Rechtsextremismus So viele Menschen wurden seit 1990 von Rechten getötet

Demonstranten erinnern in Mölln an die drei Opfer, die 1992 dort bei einem Brandanschlag durch Rechtsextremisten getötet wurden. (Archivbild)

(Foto: picture alliance / dpa)

85 Todesopfer durch rechte Gewalt weist die Polizeistatistik seit 1990 für Deutschland auf. Die Amadeu Antonio Stiftung und verschiedene Zeitungen kommen allerdings auf deutlich höhere Zahlen.

Von Markus C. Schulte von Drach

85 Todesopfer durch rechte Gewalt zählt die Polizeistatistik seit 1990. Sowohl der Amadeu Antonio Stiftung als auch Zeit und Tagesspiegel zufolge ist die Zahl erheblich höher. Die Stiftung kommt auf 195 Opfer.

Der Unterschied hängt damit zusammen, dass die Stiftung bei der Einordnung der Delikte anders vorgeht als das Erfassungssystem der Polizei für "Politisch motivierte Kriminalität-rechts" (PMK-rechts). Dort wird ein Fall nur gezählt, wenn die rechte Einstellung als direktes Motiv die Tat nachweislich ausgelöst oder bestimmt hat. Und selbst dann wird ein Todesopfer nicht immer unter den "Tötungsdelikten" aufgezählt.

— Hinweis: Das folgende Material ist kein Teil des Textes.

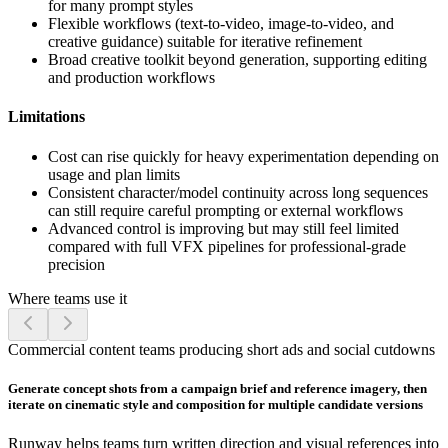
for many prompt styles
Flexible workflows (text-to-video, image-to-video, and
creative guidance) suitable for iterative refinement
Broad creative toolkit beyond generation, supporting editing
and production workflows
Limitations
Cost can rise quickly for heavy experimentation depending on
usage and plan limits
Consistent character/model continuity across long sequences
can still require careful prompting or external workflows
Advanced control is improving but may still feel limited
compared with full VFX pipelines for professional-grade
precision
Where teams use it
Commercial content teams producing short ads and social cutdowns
Generate concept shots from a campaign brief and reference imagery, then
iterate on cinematic style and composition for multiple candidate versions
Runway helps teams turn written direction and visual references into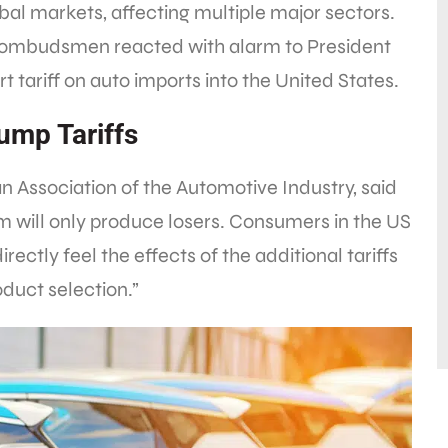
bal markets, affecting multiple major sectors.
 ombudsmen reacted with alarm to President
 tariff on auto imports into the United States.
ump Tariffs
n Association of the Automotive Industry, said
ism will only produce losers. Consumers in the US
directly feel the effects of the additional tariffs
oduct selection.”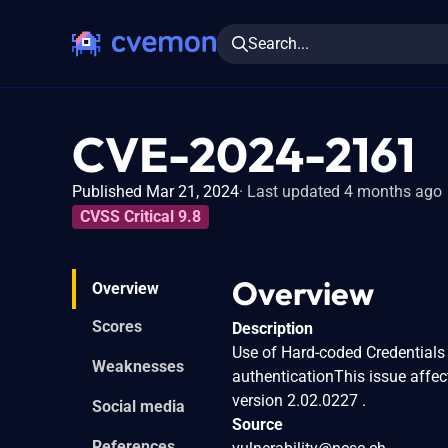
Search...
CVE-2024-2161
Published Mar 21, 2024
Last updated 4 months ago
CVSS Critical 9.8
Overview
Overview
Scores
Description
Use of Hard-coded Credentials 
Weaknesses
authenticationThis issue affec
version 2.02.0227 .
Social media
Source
References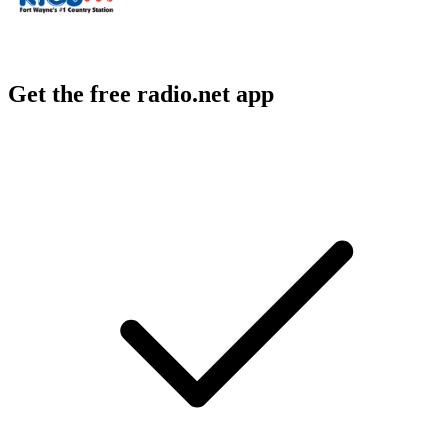
Get the free radio.net app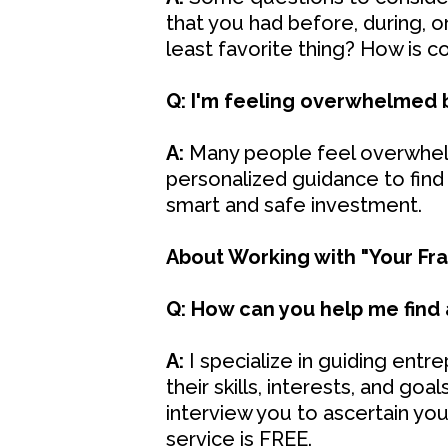
that you had before, during, 
least favorite thing? How is c
Q: I'm feeling overwhelmed b
A:
Many people feel overwhelm
personalized guidance to find
smart and safe investment.
About Working with "Your Fran
Q: How can you help me find 
A:
I specialize in guiding entr
their skills, interests, and goa
interview you to ascertain yo
service is FREE.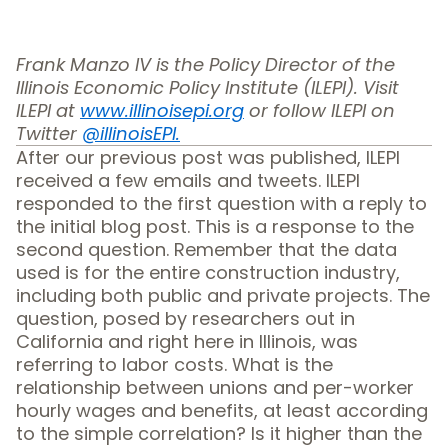
Frank Manzo IV is the Policy Director of the
Illinois Economic Policy Institute (ILEPI). Visit
ILEPI at
www.illinoisepi.org
or follow ILEPI on
Twitter
@illinoisEPI.
After
our previous post was published
, ILEPI
received a few emails and tweets. ILEPI
responded to the first question with a reply to
the initial blog post. This is a response to the
second question. Remember that the data
used is for the entire construction industry,
including both public and private projects. The
question, posed by researchers out in
California and right here in Illinois, was
referring to labor costs. What is the
relationship between unions and per-worker
hourly wages and benefits, at least according
to the simple correlation? Is it higher than the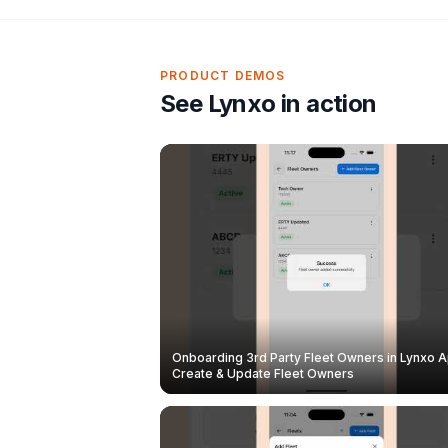
PRODUCT DEMOS
See Lynxo in action
Onboarding 3rd Party Fleet Owners in Lynxo A
Create & Update Fleet Owners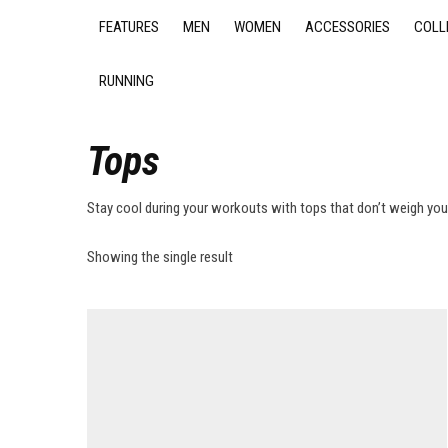
FEATURES
MEN
WOMEN
ACCESSORIES
COLL
RUNNING
Tops
Stay cool during your workouts with tops that don’t weigh yo
Showing the single result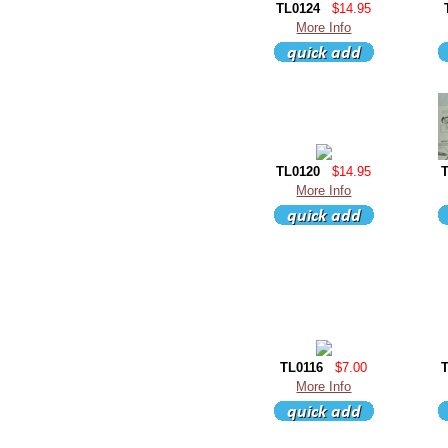
TL0124
$14.95
More Info
TL0120
$14.95
More Info
TL0116
$7.00
More Info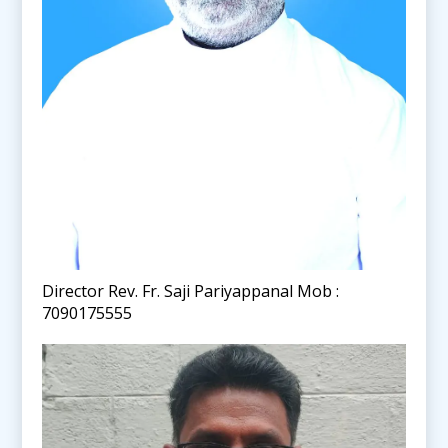
Director Rev. Fr. Saji Pariyappanal Mob :
7090175555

Legt etwa jemand aus Hass auf Ausländer Feuer, und ein unbeteiligter Mensch stirbt (wie 2017 im sächsischen Döbeln), gilt das als "Brandstiftung mit Todesfolge" - das Opfer der rechten Gewalt taucht nicht in der Liste der "Tötungsdelikte" auf. Während also die Polizeistatistik in dieser Kategorie nur 84 Todesopfer aufweist, sind es insgesamt 85.

Die Amadeu Antonio Stiftung dagegen zählt darüber hinaus zum Beispiel auch Verbrechen, bei denen Totschläger aus der rechtsextremen Szene kommen, die Gerichte jedoch keinen rechten Hintergrund sehen, wenn ein Täter im Suff einen Obdachlosen tötet, den er als "Abschaum" betrachtet.

Kritiker der Polizeistatistik verweisen auch auf eine Untersuchung von Verbrechen zwischen 1990 und 2011. Nachdem die Terrorgruppe NSU aufgeflogen war, überprüften die Landeskriminalämter unter Führung des Bundeskriminalamtes etwa 3300 ungeklärte versuchte oder vollendete Tötungsdelikte. Dazu kamen 137 Todesfälle, die Tagesspiegel und Zeit recherchiert hatten.

Sachsen, Sachsen-Anhalt und Brandenburg beschritten bei der Analyse einen Sonderweg: Dort untersuchten Innen- und Justizministerien und die Universität Potsdam die Fälle innerhalb der jeweiligen Ländergrenzen. Die übrigen Landeskriminalämter kamen anhand ihrer Kriterien in keinem Fall zu einer Neubewertung.

In Sachsen, Sachsen-Anhalt und Brandenburg aber, die andere Kriterien zugrunde legten, kam man in 15 der von den Zeitungen gelisteten Fälle zu dem Schluss, dass es sich um rechtsextreme Gewalt gehandelt hatte.